12/11/2018

Final Exam

  • Monday December 17, 1:30-3:30 PM in this room

  • 200 points
  • Two 100 point parts
  • Part 1, four 25-point questions
  • Part 2, four 50-point questions (choose 2)

  • You may bring one two-sided piece of 8.5 x 11 inch set of notes

Part 1 Topics

Questions in part 1 will be drawn from the following topics

  • Regular Expressions (Passive and Active)
  • data.table (Passive and Active)
  • dplyr (Passive and Active)
  • SQL (Passive and Active)
  • SAS (Passive)
  • Re-sampling methods: bootstrap or cross validation (Active)
  • R basics: matrix operations, vectorization, etc (Active)

Part 2 Topics

  • Any topic from part 1 can appear in multiple parts
  • Each of the following may appear in at most one question:
    • SAS (Active)
    • Permutation testing
    • Matrix decomposition (SVD and QR)
    • Parallel computing: mclapply, foreach, and/or futures
    • S3 methods

Regular Expressions

  • You will be provided with the "help" sheet from regexcrosswords

  • Be able to match regular expressions to their strings and write simple regular expressions to solve tasks.

  • Know how to use bracketed expressions, or |, negation, bracket keyword groups, anchors, and repetition statements.

  • Here is the regexp for a valid object name in R, let's unpack it:

^([[:alpha:]]|[.][._[:alpha:]])[._[:alnum:]]*$

R basics

  • Know how to define R functions and use default parameters.

  • Recognize and be able to use the functions rep() and seq() and :.

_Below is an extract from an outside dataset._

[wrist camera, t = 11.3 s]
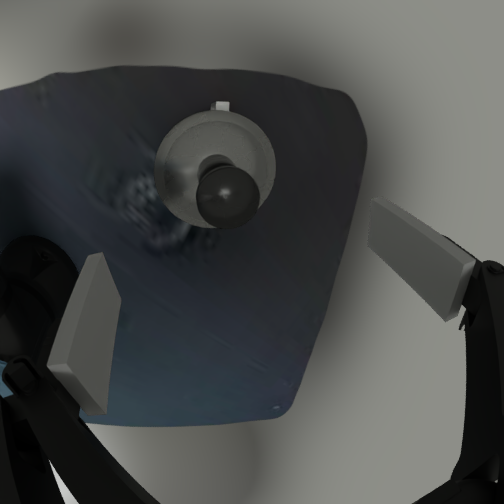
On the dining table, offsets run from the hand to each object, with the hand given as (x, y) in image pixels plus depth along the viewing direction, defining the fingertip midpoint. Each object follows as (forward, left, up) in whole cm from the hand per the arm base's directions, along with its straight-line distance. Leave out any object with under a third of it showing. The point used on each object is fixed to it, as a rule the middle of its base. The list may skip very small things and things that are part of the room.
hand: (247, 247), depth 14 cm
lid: (0, 0, -16) cm, 16 cm away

  • Know the arithmetic operators %% and %/%

  • Know and be able to use the sample() and quantile() functions

  • Recognize and be able to use basic string manipulation functions: paste()/paste0() and sprintf()

R matrices and vectorization

  • Know that matrices are stored in column major order and how this interacts with the concept of broadcasting

  • Be familiar with matrix indexing

  • Know the matrix operations: %*%, t(), outer(), colSums()/colMeans(), rowSums()/rowMeans().

  • Recognize and be able to use apply functions: apply, sapply, lapply and their relations to for loops.

SQL

  • Know and be able to use the core statements:
SELECT
 FROM
 WHERE
 GROUP BY
 HAVING
 ORDER BY
  • Understand and be able to use INNER JOIN and LEFT JOIN

  • Recognize aliases

SELECT a.some_key as ID, b.value as VALUE
FROM tableA a
LEFT JOIN tableB b 
 ON a.some_key = b.some_key

SAS

  • Know how to use a libname statement.
  • Understand multilevel file handles, i.e. mylib.table1, work.data0.
  • Recognize and (part two only) be able to use key data step statements.
  • Recognize and (part two only) be able to use proc summary.
  • Know how to use proc sql (part two only).
  • There will not be SAS regular expressions.

dplyr and tidyr

  • Know and be able to use the core dplyr verbs:
    • filter
    • mutate
    • transmute
    • select
    • rename
    • group_by
    • summarize
    • left_join
  • Recognize spread and gather from tidyr and be able to interpret their output

  • Know and be able to use pipes %>%

data.table

  • Recognize and be able to use the [i, j, by] parameters

  • Know and understand the difference between by and keyby

  • Recognize when dt[ , .(j), .(by)] will have one or more than one row per group

  • Understand and be able to update by reference using :=

  • Recognize and use the special symbols .N and .SD and know how .SDcols interacts with .SD

  • Recognize and be able to use the dcast and melt methods for a data.table

Matrix decompositions

  • Understand the SVD and QR decomposition

  • Know and be able to use syntax for these decomposition in R

  • Be able to solve the least squares problem using these decomposition

S3 methods

  • Know how to define an S3 method for a given class, i.e. summary.lm

  • Recognize and be able to use method dispatch

  • Know how an S3 generic is defined

summary = function(x, ...){
 UseMethod("summary")
}

Resampling methods

  • Cross validation and the bootstrap are fair game for part 1. One of the two will appear there and the other is likely to appear in part 2.

  • Permutation testing will not appear in part 1, but may appear in part 2.

  • Be able to write code to implement these methods.

  • Know and be able to implement the percentile method for determine bootstrap standard errors.

  • Understand how to use the bootstrap with aggregate data.

Parallel computing

  • Recognize and be able to use syntax from at least one of packages for parallel computing we have discussed:
    • parallel::mclapply
    • doParallel and foreach
    • futures
  • Be able to reason about how tasks are divided among parallel processes and to appropriately chunk tasks.